For reasons ranging from lack of understanding or worse, our government has been totally acquiescent to these manipulations by the ‘oiligopoly. As prime example The Commodity Futures Trading Commission (CFTC) was given the authority by virtue of a January 2010 rider to the Commodity Exchange Act, to implement speculative position limits for futures and option contracts of certain energy commodities such as crude oil. To date, no action has been taken by the CFTC other than interminable hearings which one can well imagine have become a cover for the total lack of meaningful process.

In April 2011 the president amidst great fanfare, focused on ‘speculation’ in the oil market, giving Attorney General Eric Holder a mandate to investigate and announcing the formation of ‘The Oil and Gas Price Fraud Working Group.’ To date, more than two years later, not a word has been heard from this august commission.

Further the administration has been irresponsible, to the point of being supportive (please see “The Price of Gasoline and Our Patently Absurd Application of Our Sovereign Immunity Law”) of sovereign immunity extended to OPEC national oil companies and the massive refining facilities owned by them in the United States, oblivious to their inexorable influence on the pricing of domestic crude oil.

The facilities include the Motiva Refinery at Port Arthur, Texas, the largest refinery in the country owned 50 percent by Saudi Arabia’s national oil company and OPEC member SaudiAramco and 50 percent by Aramco’s partner in their SASREF refinery in Jubail, Saudi Arabia, Royal Dutch Shell.

In addition there are the important refineries and facilities in Houston and Corpus Christie, Texas; Lamont, Illinois; Lake Charles and Chalmette Louisiana; Savannah Ga.; St.Croix and the Virgin Islands all operated by Citgo, the U.S. subsidiary of the Venezuelan national oil company PDVSA. PDVSA is a charter member of OPEC, and through Citgo’s American facilities, processing more than a million barrels per day in the United States.

All told it would appear that the ‘oiligopoly’ has us in their grip.
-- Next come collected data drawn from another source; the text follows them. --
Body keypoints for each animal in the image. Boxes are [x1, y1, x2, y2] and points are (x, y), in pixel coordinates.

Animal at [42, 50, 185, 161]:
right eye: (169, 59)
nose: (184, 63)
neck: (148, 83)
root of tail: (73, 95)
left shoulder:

Yet there is a halting ray of sunshine in theĀ announcement on June 25th that the “Federal Trade Commmission Said to Open Probe of Oil Price Fixing After EU.”
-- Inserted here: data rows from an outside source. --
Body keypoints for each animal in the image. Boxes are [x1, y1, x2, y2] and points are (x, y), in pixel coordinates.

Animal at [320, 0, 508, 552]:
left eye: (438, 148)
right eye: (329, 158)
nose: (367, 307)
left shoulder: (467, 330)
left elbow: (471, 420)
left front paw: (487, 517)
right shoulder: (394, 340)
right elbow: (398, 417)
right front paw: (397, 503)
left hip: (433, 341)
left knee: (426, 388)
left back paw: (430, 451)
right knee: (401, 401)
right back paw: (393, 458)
Will it be a serious and searching probe of the malevolent formation of prices in the oil industry, costing American and world consumers billions, or just a cursory headline in the manner of the now discredited ‘The Oil and Gas Price Fraud Working Group.’ Time will tell of course, but it would be a powerful incentive if the press and public would hold the FTC and our elected officials to account.